焦りすら感じる僕に気がついていないのか、否、気がついていない振りをしているのか、左門は穏やかに笑っていた。
「ごめ、」
「さあな」
「え、」
「私にはまだ分からない」
向いているのか、いないのか分からないと。孫兵は何故か無性に泣きたくなった。だってそれは肯定のようなものだ。忍になる意思の弱い者がこの学園で生き残るのは限りなく、難しい。
「なんでまごへーが泣きそうなんだ」
「それは」
「私は、私たちはこれから先、人を殺すだろう」
左門は愛おしそうに孫兵の手を両手で包み込む。
「そうして人を殺しても、まごへーの手は変わらず綺麗なんだろう」
「左門の手だって、」
「孫兵はこの手で慈しみたいものがあるから。」
「…」
「その美しさは底なしだ。」
にこにこ、にこにこ。左門の笑顔が孫兵に向く。どくり、どくりと動悸がした。
「さも、ん」
「どうしたんだまごへー」
「さ、もん」
僕は恐れを感じていた。

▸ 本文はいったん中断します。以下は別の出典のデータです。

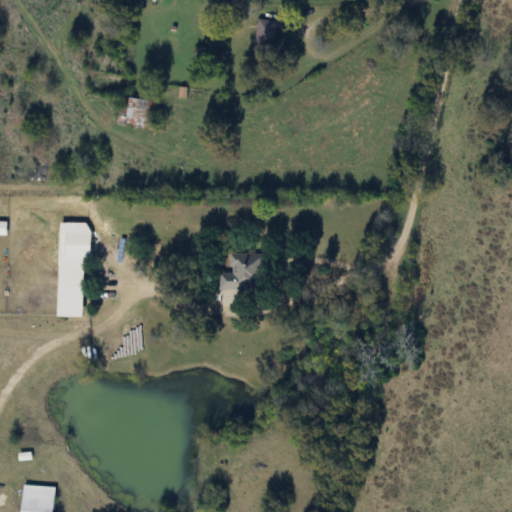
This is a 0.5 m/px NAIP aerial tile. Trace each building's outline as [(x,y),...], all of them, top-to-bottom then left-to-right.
[(273,49),(273,20),(254,20),(254,49),(273,49)] [(119,97),(115,126),(153,131),(156,102),(119,97)] [(161,239),(144,239),(144,265),(161,265),(161,239)] [(88,274),(95,282),(113,265),(117,270),(134,254),(122,242),(88,274)] [(218,273),(218,290),(261,290),(261,254),(228,254),(228,273),(218,273)] [(51,511),(53,487),(21,485),(19,511),(51,511)]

しかし、それ以上に怒りが込み上げてきた。だって左門は、自分を卑下している。だけど僕はそんな左門を矯正出来るような言葉を知らない。だから。
「左門」
「なんだ?」
「僕は左門が好きだよ」
僕は左門が好きだ。そして左門は僕以外の誰かにも好かれるんだ。そのことを伝えたかった。左門はいい子だから、絶対に綺麗じゃないなんてことはないんだ。
「左門はとても尊いよ」
「ははっ、なんだそれは」
「僕は真剣だよ」
「そうか、まごへー、孫兵。」
ありがとう、と笑う左門はとても綺麗だった。